Problem description. Transcribe the data that follows without changing a word, and omit the pictures.

Supplied records.
--
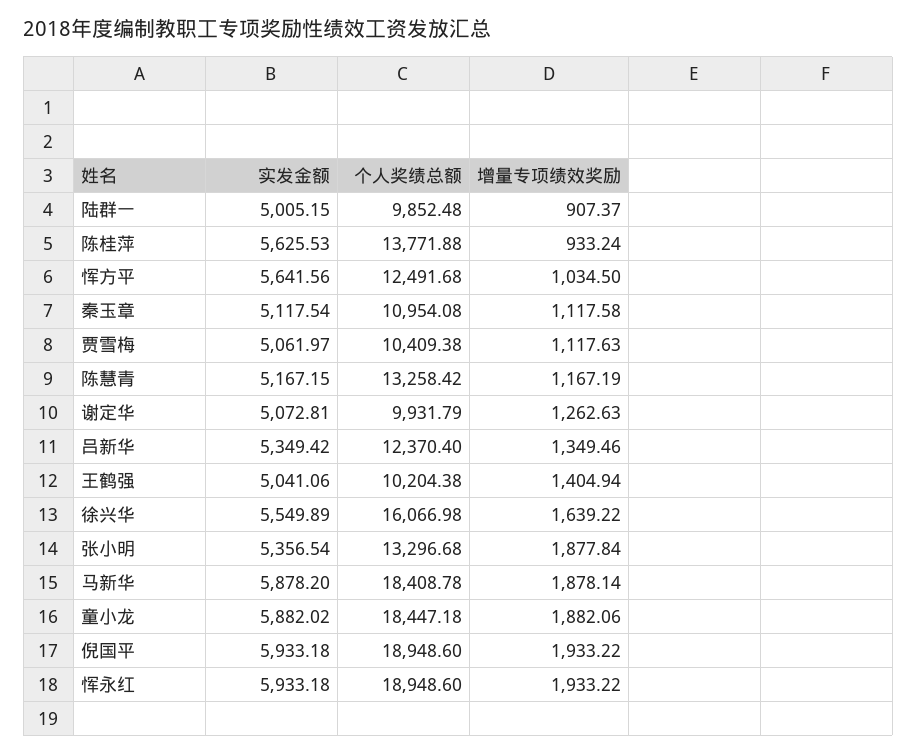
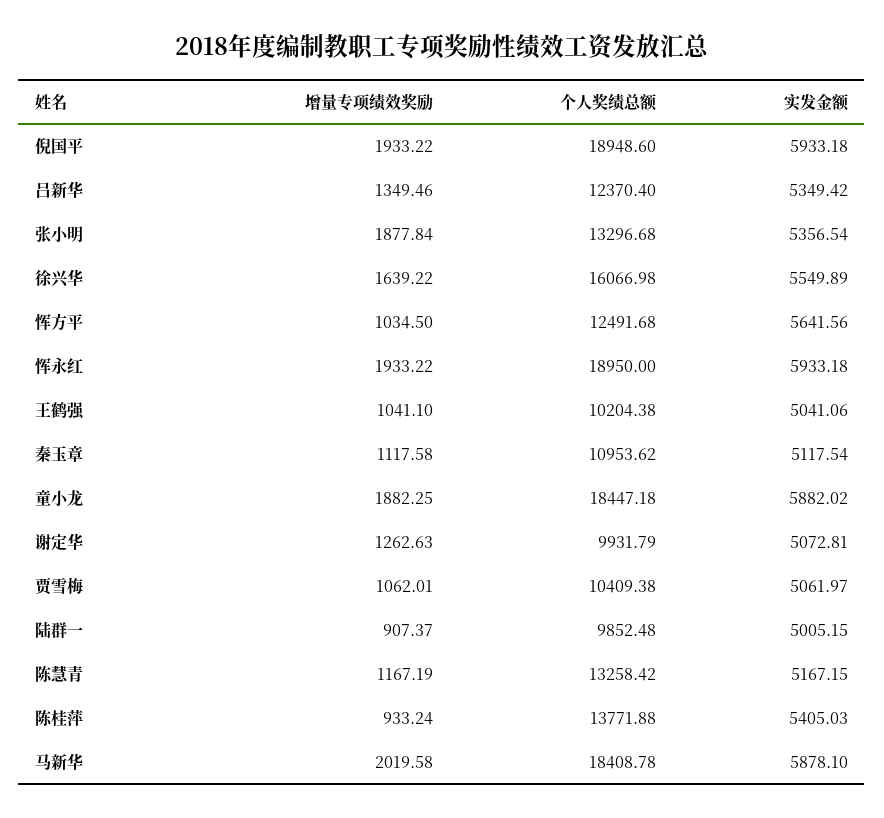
实发金额, 陈桂萍: 5625.53 -> 5405.03
个人奖绩总额, 秦玉章: 10954.08 -> 10953.62
增量专项绩效奖励, 贾雪梅: 1117.63 -> 1062.01
增量专项绩效奖励, 王鹤强: 1404.94 -> 1041.1
实发金额, 马新华: 5878.2 -> 5878.1
增量专项绩效奖励, 马新华: 1878.14 -> 2019.58
增量专项绩效奖励, 童小龙: 1882.06 -> 1882.25
个人奖绩总额, 恽永红: 18948.6 -> 18950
--
Expected answer.
实发金额, 陈桂萍: 5625.53 -> 5405.03
个人奖绩总额, 秦玉章: 10954.08 -> 10953.62
增量专项绩效奖励, 贾雪梅: 1117.63 -> 1062.01
增量专项绩效奖励, 王鹤强: 1404.94 -> 1041.1
实发金额, 马新华: 5878.2 -> 5878.1
增量专项绩效奖励, 马新华: 1878.14 -> 2019.58
增量专项绩效奖励, 童小龙: 1882.06 -> 1882.25
个人奖绩总额, 恽永红: 18948.6 -> 18950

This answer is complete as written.